Alger la Blanche

La femme algérienne et le code de la famille

En 1984, l'Assemblée nationale algérienne adopte le Code de la famille dans le plus grand mépris des droits de la femme algérienne.

Ce texte, largement inspiré par la loi coranique (charia) et rédigé sous l'influence du Front Islamique du Salut (FIS), est encore en vigueur aujourd'hui, même s'il consacre légalement l'inégalité des sexes et situe l'Algérie comme le pays le plus rétrograde du Maghreb du point de vue des droits de la femme.

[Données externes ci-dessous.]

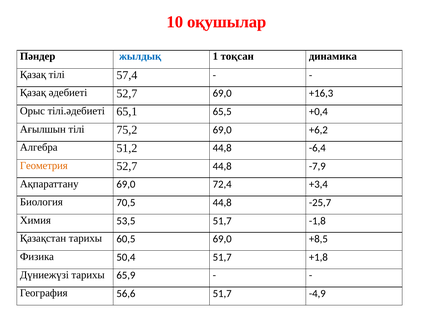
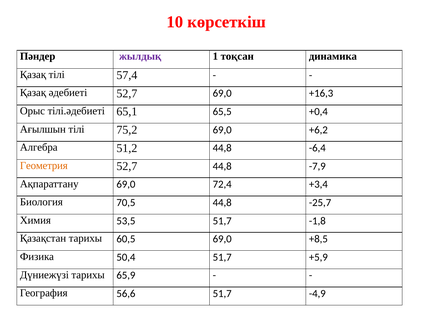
оқушылар: оқушылар -> көрсеткіш
жылдық colour: blue -> purple
+1,8: +1,8 -> +5,9
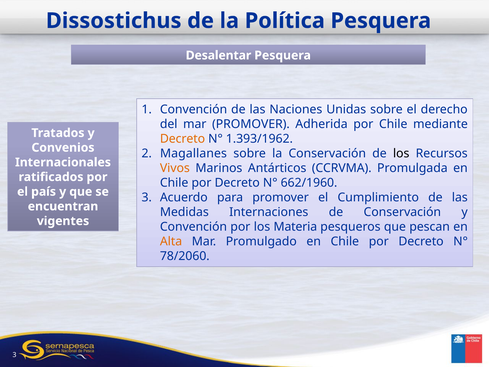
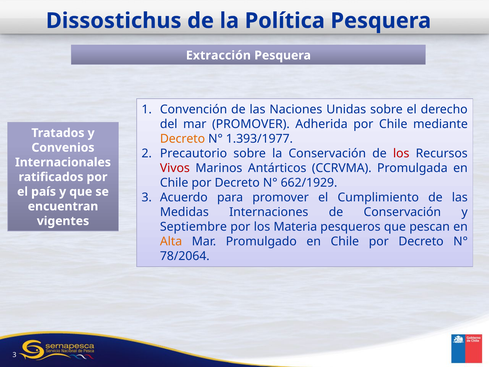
Desalentar: Desalentar -> Extracción
1.393/1962: 1.393/1962 -> 1.393/1977
Magallanes: Magallanes -> Precautorio
los at (401, 153) colour: black -> red
Vivos colour: orange -> red
662/1960: 662/1960 -> 662/1929
Convención at (193, 227): Convención -> Septiembre
78/2060: 78/2060 -> 78/2064
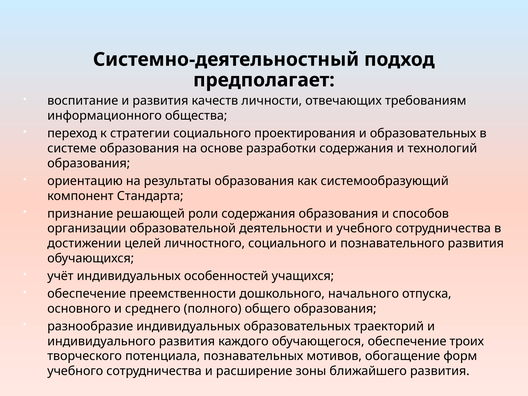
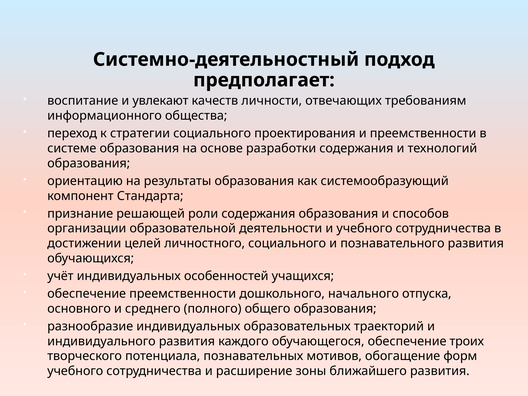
и развития: развития -> увлекают
и образовательных: образовательных -> преемственности
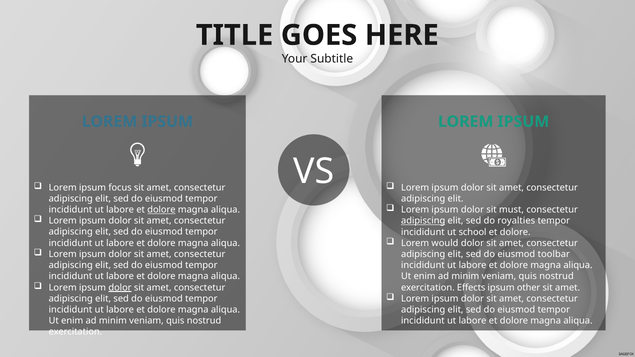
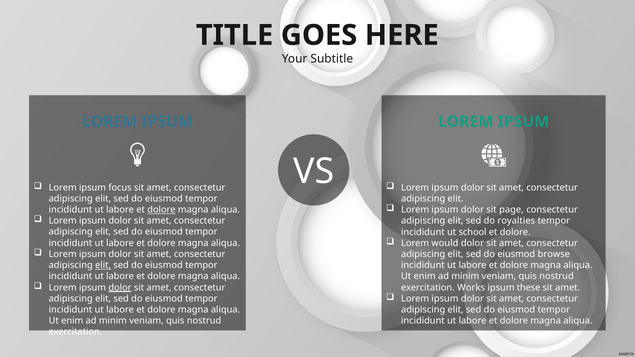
must: must -> page
adipiscing at (423, 221) underline: present -> none
toolbar: toolbar -> browse
elit at (103, 265) underline: none -> present
Effects: Effects -> Works
other: other -> these
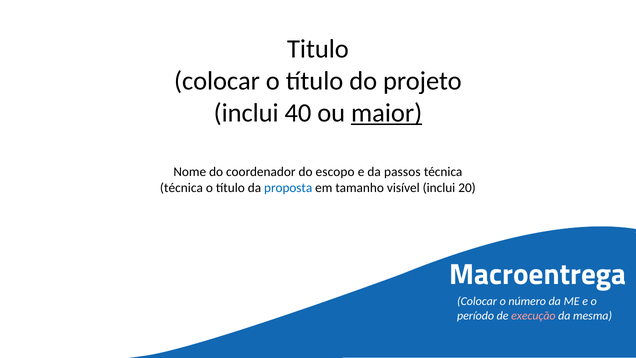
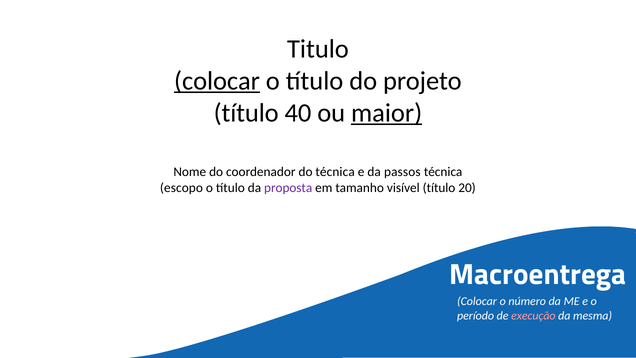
colocar at (217, 81) underline: none -> present
inclui at (246, 113): inclui -> título
do escopo: escopo -> técnica
técnica at (181, 188): técnica -> escopo
proposta colour: blue -> purple
visível inclui: inclui -> título
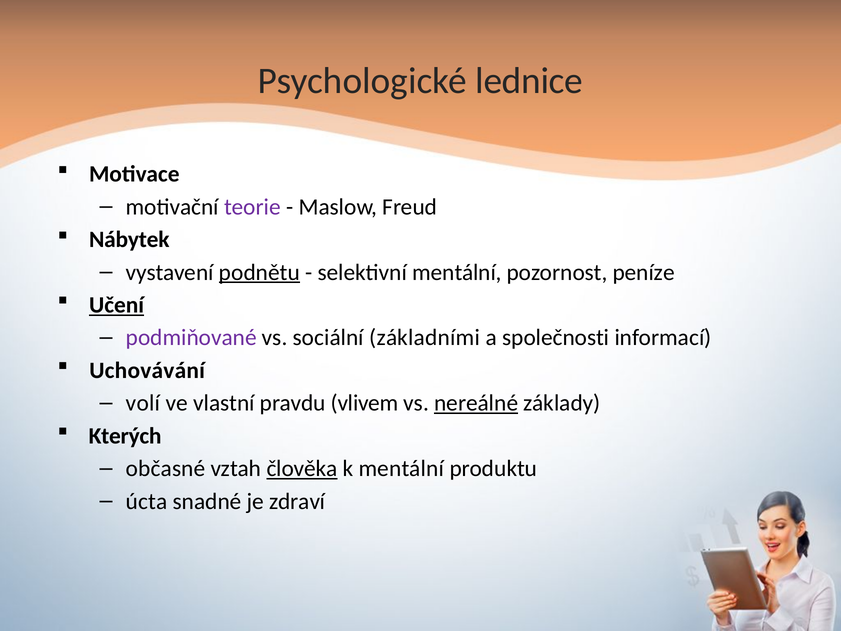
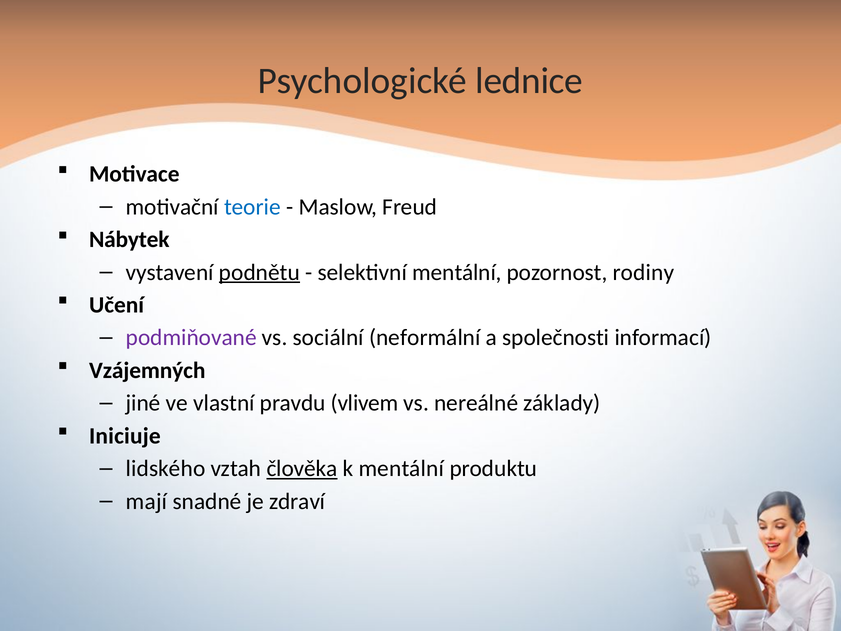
teorie colour: purple -> blue
peníze: peníze -> rodiny
Učení underline: present -> none
základními: základními -> neformální
Uchovávání: Uchovávání -> Vzájemných
volí: volí -> jiné
nereálné underline: present -> none
Kterých: Kterých -> Iniciuje
občasné: občasné -> lidského
úcta: úcta -> mají
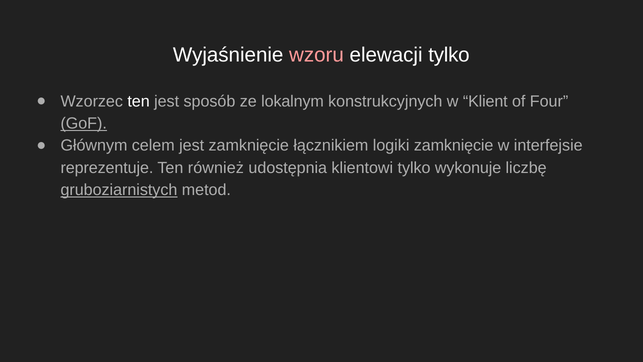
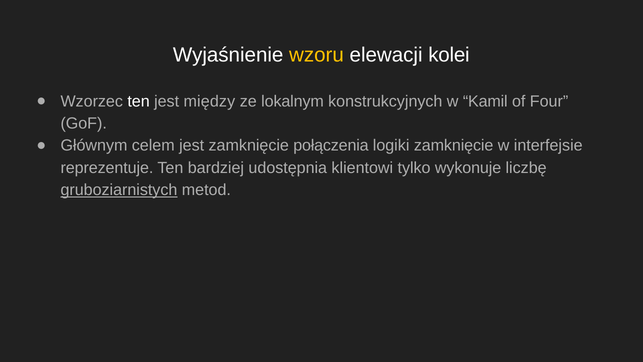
wzoru colour: pink -> yellow
elewacji tylko: tylko -> kolei
sposób: sposób -> między
Klient: Klient -> Kamil
GoF underline: present -> none
łącznikiem: łącznikiem -> połączenia
również: również -> bardziej
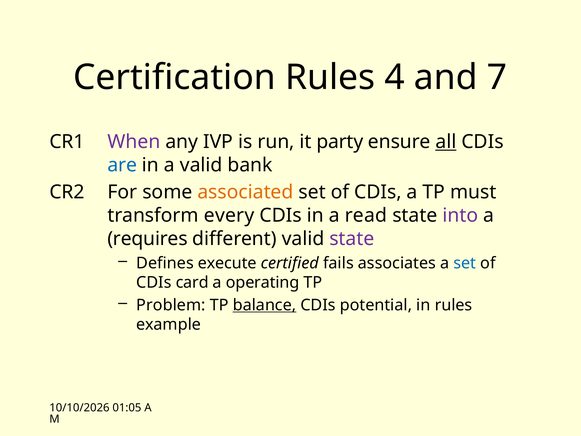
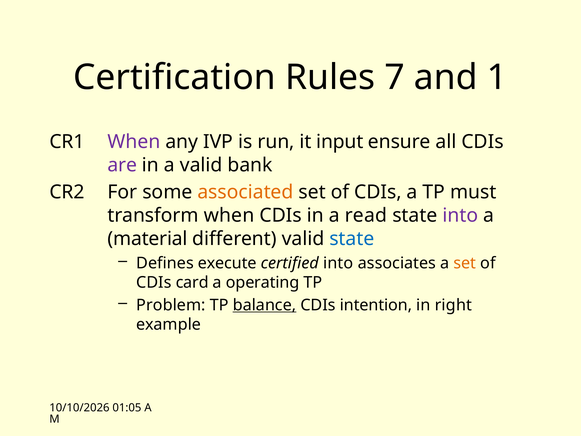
4: 4 -> 7
7: 7 -> 1
party: party -> input
all underline: present -> none
are colour: blue -> purple
transform every: every -> when
requires: requires -> material
state at (352, 239) colour: purple -> blue
certified fails: fails -> into
set at (465, 263) colour: blue -> orange
potential: potential -> intention
in rules: rules -> right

Parmi les scandales de ce code, on note :

  • La femme doit obéissance à son mari. Le mari est le chef de la famille. Le Code mentionne également les devoirs de l'épouse vis-à-vis des parents de son époux, sans que ce dernier ait des obligations analogues vis-à-vis de la famille de son épouse.
  • Pour la femme, la conclusion du mariage incombe à son tuteur matrimonial, qui est son père ou un de ses proches parents, même mineur. L'article 11 du Code fait ainsi de la femme algérienne une mineure à vie dans le domaine du mariage.
  • La polygamie est autorisée (art.8)
  • La répudiation unilatérale du fait du mari est permise (art.51).
  • En cas de divorce, le père a la tutelle des enfants. La mère a le droit de garde.
  • Si le logement unique est inscrit au nom du conjoint, il le garde en cas de séparation.
  • La femme ne peut travailler sans l'autorisation de son mari.
  • Les mères célibataires n'ont pas les mêmes droits que les autres. En effet, seul l'enfant issu d'un mariage valide est reconnu par la loi. Outre l'inexistence des enfants naturels, il faut ajouter que l'interruption volontaire de grossesse (IVG) est interdite par la loi algérienne. On estime à plus de 3.000 par an les naissances illégales.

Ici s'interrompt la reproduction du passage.